I find it interesting to note that the three infrastructure-related initiatives you cited all have their roots in military justifications of the day. In the case of Ike's highways - it really was more his initiative than not, I think - it was based on what he learned from Hitler's Autobahn (and how it advantaged Germany during the war). As you may know, IS highway specs, at least originally perhaps no longer, included requirements for aircraft-capable stretches for things like C-130 transports.

In the moon shot case, JFK killed several birds with one stone, including creating the entire semi-conductor industry, advancing computer science by quantum leaps, and - by-the-by - developing the missile technology, specifically throw weight and guidance systems, sufficient for MIRV'ed and giant thermonuclear warheads.

The internet might have actually owned some debt to Al Gore's dad, not sure when he left the Senate. The DARP project spawned the internet (that really, really sucks in this country PARTICULARLY for those of us getting our electricity as a result of the Rural Electrification Act) was a result of the need do develop a communications protocol that could be "Tempest hardened." Understanding the electromagnetic storm that would accompany a major nuclear exchange (or so it was and is thought) would play havoc with existing communications, that project was of tremendous strategic importance - if you're going to do the nuclear tango.

Only the REA, of those you noted and there are clearly many more that could be offered as examples,(some without a military flavor) is lacking any direct or even indirect military justification. It is worth noting that, since the infrastructure costs are long since sunk and that infrastructure now an asset, the Independently Owned Utilities (appropriately called "IOUs" since that is what many of their customers can expect to be confronting) are snatching up the remaining cooperatives that arose to implement the REA on the ground and up the pole.

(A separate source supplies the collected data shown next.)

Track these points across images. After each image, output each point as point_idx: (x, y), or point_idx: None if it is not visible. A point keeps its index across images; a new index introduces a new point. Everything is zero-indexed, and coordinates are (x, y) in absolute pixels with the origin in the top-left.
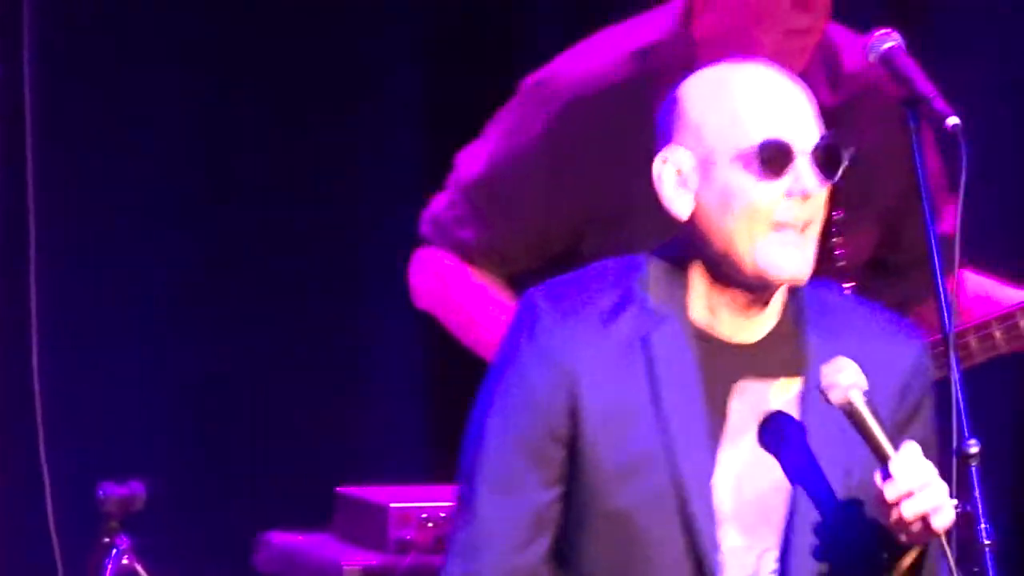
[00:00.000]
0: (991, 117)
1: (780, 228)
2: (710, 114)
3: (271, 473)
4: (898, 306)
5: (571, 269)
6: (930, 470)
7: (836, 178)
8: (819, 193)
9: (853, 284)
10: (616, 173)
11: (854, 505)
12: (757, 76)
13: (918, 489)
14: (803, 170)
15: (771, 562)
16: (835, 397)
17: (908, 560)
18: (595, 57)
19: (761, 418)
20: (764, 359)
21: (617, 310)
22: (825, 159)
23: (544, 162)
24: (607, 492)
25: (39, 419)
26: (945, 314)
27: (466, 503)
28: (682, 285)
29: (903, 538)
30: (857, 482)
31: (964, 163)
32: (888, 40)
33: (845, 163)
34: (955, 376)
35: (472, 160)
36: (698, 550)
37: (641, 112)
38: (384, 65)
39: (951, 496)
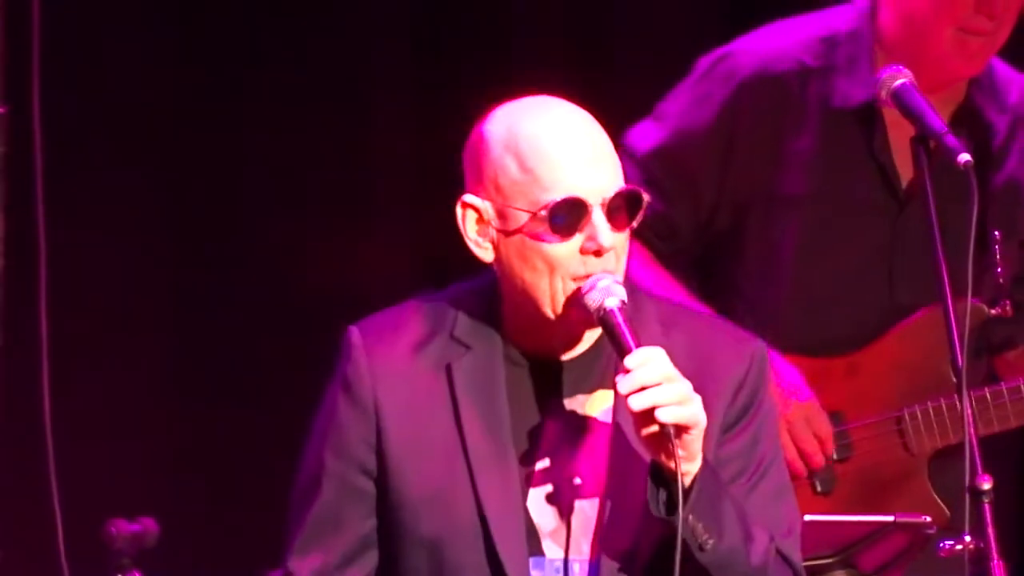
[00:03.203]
0: None
1: (579, 280)
2: (505, 168)
3: (283, 511)
4: (1010, 341)
5: (726, 253)
6: (667, 370)
7: (636, 224)
8: (616, 244)
9: (1008, 301)
10: (790, 153)
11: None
12: (555, 126)
13: (651, 383)
14: (598, 225)
15: (589, 571)
16: (592, 302)
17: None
18: (781, 38)
19: (576, 433)
20: (582, 375)
21: (426, 341)
22: (621, 207)
23: (722, 135)
24: (414, 520)
25: (50, 456)
26: (956, 348)
27: (291, 536)
28: (493, 313)
29: (648, 454)
30: None
31: (975, 198)
32: (899, 77)
33: (643, 209)
34: (967, 413)
35: (645, 134)
36: (506, 573)
37: (820, 97)
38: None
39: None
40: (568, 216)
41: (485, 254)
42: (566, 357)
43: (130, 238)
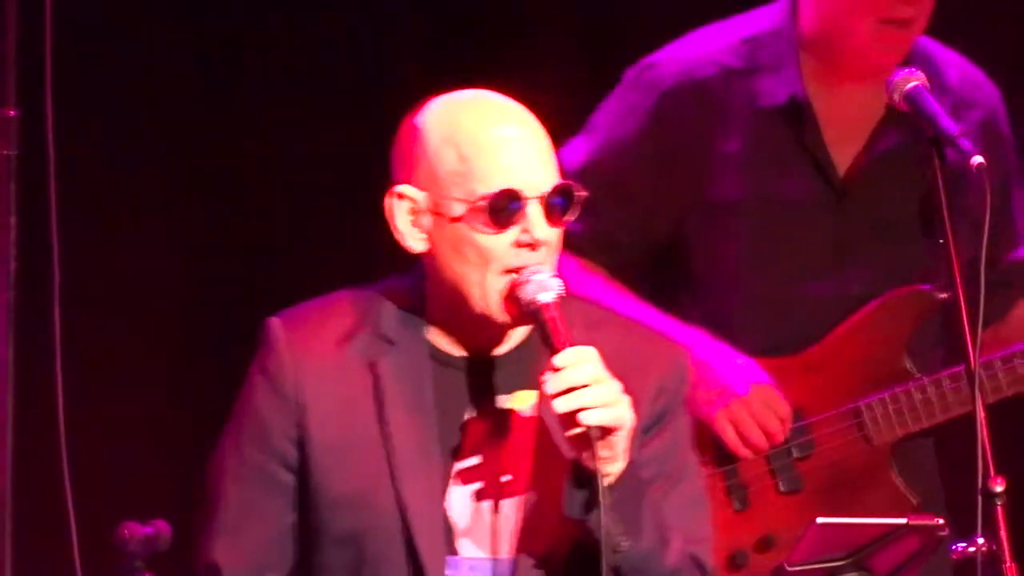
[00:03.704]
0: None
1: (512, 273)
2: (443, 159)
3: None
4: (1002, 315)
5: (672, 260)
6: (597, 372)
7: (572, 219)
8: (550, 239)
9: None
10: (720, 157)
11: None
12: (492, 119)
13: (578, 384)
14: (534, 218)
15: (507, 570)
16: (524, 296)
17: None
18: (703, 44)
19: (501, 432)
20: (505, 374)
21: (350, 336)
22: (558, 203)
23: (650, 145)
24: (335, 517)
25: (64, 458)
26: (971, 350)
27: (209, 528)
28: (419, 309)
29: (571, 453)
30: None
31: (988, 200)
32: (912, 79)
33: (579, 205)
34: (979, 415)
35: (576, 150)
36: (424, 572)
37: (746, 98)
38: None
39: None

Complex problems rarely have single causes but there is a 100% unbroken track record for empire; the country from which the empire sprang ends up sucking hind teat. Only England and France, and then only to a limited extent, managed to learn from history; they did not fall as far as most of the others.

In this country history is, and pretty much always has been, one of those effete, European intellectual artifacts that we of the Exceptional Country have no need of.